Horse Heaven covers two years of the horse racing circuit in America, taking in courses as far apart as Kentucky, California and Florida. She explores all aspect of the circuit, taking us to stud farms, racing tracks and training grounds, and examining the lives of the people involved. And let’s not forget that the horses, too, quite often have their say.

For me, the joy of the book comes not from the details about the racing, or even the fact that it is about horses, but in the minutiae that Smiley builds up about the characters. As each owner, trainer and jockey has their own favourite horse, so too will you have your favourite characters. For me, it was the incredibly amusing horse communicator Elizabeth Zada and her partner, futurologist, Plato Theodorakis.

This book takes a while to get into, not least because of the sheer number of characters. Fascinating though they are, I had to keep flicking back to the front to work out, not only which state I was in, but which job the person did. This can be quite confusing and also slightly annoying. I was interested in some storylines more than others and it was frustrating to sometimes have to wait for fifty to a hundred pages to find out what happened to them next. But things do get better the longer you read. The first quarter was a fast trot, which speeded up to a slow canter in the second quarter before proceeding to a flat out gallop in the latter half.

I may get hate mail for saying this but when I picked the book up, my first thought was, ‘hasn’t Jilly Cooper already done this?’ Okay, I know her books were set in the show jumping arena and on the polo field but still, the similarity is there. This feeling is considerably enhanced when the first few pages of the book contains a list of characters and descriptions, similar to the beginning of a Cooper book. Of course, it is anathema to many people to even begin to compare the two. Smiley’s book is literature, don’t you know, while Cooper writes, well, bonkbusters. Maybe so, but she writes them well and at least with hers I can keep track of the characters if not who they’ve actually slept with.

It is, of course, unfair to compare the two. They live in completely different stalls even if their feed is the same. Smiley’s is more in the literary genre and, in fact, the way she looks at how people interact and the minutiae that make up their lives is in the manner of Jane Austen. But the range of characters, their interaction with animals and the wide ranging course means that, for me, the comparison is there all the time while I’m reading.

I know nothing about horses, horse racing or betting and I would say that I left this book feeling that I knew a bit more about it. I could, at least, understand where horse enthusiasts get their passion from. Smiley, as always, gets under the skin of her characters, and it is easy to empathise with them, even the less likeable ones among them.

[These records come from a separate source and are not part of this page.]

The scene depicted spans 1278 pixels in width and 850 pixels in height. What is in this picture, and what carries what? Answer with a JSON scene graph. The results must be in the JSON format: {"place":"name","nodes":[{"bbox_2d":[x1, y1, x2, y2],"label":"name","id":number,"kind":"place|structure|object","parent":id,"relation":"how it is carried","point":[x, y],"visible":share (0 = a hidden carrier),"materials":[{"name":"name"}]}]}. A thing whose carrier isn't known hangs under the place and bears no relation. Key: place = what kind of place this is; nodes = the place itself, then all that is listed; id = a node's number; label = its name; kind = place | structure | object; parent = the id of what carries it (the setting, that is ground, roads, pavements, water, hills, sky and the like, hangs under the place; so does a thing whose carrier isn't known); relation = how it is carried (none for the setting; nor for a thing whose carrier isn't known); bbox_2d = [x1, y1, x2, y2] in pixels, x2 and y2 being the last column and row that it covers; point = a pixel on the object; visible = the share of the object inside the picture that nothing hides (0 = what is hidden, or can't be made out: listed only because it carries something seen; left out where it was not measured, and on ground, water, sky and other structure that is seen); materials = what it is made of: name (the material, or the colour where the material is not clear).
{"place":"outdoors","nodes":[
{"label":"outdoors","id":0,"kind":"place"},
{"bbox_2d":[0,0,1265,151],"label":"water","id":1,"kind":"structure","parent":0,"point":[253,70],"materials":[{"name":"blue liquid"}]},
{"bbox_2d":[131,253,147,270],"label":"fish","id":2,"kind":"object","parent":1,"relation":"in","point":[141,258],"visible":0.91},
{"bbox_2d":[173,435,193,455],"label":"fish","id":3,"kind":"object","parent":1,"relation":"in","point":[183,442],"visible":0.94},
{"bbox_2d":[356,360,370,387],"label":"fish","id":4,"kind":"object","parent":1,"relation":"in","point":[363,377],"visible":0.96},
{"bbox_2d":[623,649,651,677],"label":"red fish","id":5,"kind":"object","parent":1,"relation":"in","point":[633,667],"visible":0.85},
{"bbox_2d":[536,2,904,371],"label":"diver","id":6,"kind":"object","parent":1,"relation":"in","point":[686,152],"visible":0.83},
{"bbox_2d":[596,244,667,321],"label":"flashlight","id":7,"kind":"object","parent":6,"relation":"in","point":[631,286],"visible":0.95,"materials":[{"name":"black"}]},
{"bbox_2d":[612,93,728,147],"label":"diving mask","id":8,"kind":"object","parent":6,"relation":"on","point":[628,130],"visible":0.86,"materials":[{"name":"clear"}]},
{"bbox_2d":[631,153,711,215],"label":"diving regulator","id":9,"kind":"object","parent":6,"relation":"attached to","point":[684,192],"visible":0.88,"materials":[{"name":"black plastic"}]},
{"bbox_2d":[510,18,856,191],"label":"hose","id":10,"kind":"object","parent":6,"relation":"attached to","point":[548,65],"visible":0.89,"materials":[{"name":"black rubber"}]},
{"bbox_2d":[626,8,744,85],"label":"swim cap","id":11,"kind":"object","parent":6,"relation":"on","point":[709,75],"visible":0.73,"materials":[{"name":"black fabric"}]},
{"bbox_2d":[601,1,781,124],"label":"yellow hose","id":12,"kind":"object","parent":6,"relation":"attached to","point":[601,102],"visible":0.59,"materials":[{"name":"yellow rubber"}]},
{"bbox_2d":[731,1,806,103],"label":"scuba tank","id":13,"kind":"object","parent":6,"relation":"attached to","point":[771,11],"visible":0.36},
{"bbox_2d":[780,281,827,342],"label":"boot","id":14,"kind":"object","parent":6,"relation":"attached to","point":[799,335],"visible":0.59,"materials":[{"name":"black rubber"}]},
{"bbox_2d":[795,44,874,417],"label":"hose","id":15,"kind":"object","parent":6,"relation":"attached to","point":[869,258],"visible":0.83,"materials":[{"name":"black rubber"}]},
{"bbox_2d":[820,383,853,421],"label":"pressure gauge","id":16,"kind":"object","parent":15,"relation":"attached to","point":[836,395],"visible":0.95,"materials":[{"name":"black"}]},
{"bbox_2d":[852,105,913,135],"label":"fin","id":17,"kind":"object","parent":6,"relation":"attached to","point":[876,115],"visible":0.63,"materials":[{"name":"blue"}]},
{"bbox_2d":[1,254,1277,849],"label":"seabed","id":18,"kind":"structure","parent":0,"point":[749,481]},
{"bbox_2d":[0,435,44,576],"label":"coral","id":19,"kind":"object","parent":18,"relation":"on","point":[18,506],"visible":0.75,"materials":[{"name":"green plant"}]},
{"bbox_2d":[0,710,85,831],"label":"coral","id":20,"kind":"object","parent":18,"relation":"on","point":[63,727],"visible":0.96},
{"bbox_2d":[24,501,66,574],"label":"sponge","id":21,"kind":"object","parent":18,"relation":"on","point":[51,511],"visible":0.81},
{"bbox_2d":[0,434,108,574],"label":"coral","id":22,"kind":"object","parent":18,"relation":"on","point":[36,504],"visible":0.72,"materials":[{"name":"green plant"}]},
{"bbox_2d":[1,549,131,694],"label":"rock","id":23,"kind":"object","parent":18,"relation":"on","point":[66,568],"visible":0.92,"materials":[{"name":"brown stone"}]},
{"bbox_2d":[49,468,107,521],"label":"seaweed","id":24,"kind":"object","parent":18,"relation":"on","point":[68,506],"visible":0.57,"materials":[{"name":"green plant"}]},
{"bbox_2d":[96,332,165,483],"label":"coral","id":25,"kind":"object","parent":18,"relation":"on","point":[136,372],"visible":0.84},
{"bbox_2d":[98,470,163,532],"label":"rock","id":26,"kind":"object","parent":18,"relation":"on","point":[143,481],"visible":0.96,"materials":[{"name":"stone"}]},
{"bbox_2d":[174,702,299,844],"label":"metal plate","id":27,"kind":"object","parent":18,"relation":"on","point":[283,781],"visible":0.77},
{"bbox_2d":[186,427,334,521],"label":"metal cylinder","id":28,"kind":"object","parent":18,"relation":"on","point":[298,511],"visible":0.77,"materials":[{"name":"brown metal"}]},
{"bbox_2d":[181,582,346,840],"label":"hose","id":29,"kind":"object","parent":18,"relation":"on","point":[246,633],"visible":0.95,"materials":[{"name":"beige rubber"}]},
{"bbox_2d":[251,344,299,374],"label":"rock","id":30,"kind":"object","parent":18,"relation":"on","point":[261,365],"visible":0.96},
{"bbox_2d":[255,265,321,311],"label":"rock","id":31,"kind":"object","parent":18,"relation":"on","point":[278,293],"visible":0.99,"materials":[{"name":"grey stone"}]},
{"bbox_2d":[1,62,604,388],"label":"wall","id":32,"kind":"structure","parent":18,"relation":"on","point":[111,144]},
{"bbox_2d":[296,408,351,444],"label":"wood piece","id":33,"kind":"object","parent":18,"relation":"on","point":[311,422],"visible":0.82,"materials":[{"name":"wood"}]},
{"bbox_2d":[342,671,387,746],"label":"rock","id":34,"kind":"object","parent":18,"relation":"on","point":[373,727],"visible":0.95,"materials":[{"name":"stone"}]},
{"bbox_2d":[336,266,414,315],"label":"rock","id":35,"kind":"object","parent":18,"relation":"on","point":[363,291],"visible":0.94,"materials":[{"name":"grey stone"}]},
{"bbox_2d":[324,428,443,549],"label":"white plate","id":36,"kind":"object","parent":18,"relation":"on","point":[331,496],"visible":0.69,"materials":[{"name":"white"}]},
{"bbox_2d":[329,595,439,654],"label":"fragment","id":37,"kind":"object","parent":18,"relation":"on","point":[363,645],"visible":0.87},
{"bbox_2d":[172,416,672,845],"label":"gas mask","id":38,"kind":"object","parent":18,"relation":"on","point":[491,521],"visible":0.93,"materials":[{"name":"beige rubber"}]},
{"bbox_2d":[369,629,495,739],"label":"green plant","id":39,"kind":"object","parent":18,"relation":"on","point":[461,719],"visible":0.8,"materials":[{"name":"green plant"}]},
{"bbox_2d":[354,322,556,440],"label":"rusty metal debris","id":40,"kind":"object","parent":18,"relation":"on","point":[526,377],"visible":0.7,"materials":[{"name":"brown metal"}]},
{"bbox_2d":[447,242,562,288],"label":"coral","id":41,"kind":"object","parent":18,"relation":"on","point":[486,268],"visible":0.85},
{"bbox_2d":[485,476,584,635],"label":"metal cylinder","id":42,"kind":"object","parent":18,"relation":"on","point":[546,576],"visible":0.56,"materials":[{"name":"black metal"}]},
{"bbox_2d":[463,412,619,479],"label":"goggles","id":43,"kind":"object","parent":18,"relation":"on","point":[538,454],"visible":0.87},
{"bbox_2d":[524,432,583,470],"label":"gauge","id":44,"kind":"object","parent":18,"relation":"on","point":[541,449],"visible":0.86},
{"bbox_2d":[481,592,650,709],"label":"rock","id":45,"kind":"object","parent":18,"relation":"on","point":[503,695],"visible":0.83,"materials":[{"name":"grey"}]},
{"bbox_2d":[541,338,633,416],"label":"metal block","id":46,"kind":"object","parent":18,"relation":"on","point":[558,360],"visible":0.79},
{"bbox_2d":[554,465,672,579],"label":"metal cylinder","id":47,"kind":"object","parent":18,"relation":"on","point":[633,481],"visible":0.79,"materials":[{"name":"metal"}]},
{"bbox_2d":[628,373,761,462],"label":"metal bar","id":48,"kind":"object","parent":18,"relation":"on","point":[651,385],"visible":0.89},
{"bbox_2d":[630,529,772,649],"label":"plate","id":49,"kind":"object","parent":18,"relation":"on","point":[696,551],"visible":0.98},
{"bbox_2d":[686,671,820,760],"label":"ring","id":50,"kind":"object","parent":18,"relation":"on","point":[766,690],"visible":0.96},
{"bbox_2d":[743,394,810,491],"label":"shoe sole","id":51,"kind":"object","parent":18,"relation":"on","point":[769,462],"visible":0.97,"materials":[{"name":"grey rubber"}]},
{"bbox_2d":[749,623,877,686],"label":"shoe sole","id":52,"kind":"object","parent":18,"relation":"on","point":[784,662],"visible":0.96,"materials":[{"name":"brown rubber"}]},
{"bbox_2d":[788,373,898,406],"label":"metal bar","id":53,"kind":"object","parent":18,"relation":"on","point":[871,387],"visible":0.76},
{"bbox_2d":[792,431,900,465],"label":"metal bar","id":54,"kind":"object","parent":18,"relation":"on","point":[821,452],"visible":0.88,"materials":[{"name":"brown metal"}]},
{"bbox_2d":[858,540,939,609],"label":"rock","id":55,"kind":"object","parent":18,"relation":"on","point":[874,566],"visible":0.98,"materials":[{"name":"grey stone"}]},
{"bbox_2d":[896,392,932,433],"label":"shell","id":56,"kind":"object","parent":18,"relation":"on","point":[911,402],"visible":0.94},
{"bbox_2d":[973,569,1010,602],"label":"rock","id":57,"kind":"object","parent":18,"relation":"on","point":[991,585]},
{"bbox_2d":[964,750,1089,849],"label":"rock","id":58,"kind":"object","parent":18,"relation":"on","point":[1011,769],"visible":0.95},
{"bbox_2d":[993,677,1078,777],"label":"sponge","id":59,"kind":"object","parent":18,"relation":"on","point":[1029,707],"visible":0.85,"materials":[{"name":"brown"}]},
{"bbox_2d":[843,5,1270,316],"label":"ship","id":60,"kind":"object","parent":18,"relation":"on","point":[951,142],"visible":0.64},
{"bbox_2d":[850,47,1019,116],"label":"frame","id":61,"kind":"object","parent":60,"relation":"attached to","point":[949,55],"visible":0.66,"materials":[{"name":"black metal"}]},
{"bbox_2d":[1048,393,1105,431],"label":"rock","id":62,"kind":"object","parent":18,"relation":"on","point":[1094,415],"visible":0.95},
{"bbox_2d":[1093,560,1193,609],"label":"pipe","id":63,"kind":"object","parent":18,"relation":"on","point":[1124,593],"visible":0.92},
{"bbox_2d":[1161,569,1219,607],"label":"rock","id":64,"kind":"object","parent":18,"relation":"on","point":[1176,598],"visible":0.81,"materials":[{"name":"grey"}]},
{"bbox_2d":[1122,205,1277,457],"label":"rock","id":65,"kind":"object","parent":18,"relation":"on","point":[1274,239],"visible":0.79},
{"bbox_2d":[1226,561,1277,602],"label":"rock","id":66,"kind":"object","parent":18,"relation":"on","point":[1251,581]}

I also found myself laughing out loud at some of the incidents and, particularly, the language that Smiley uses. How many horse buyers decide how much to offer for a horse by the following method:

“... Plato is walking around priapically naked as a kind of living offering. It’s very ritualised, but the sums of money offered do keep getting bigger.”

Get a rub down, something on which to feed and curl up with this book. Whether you love horses or not, the chances are that by the end you will have fallen in love with at least one of them.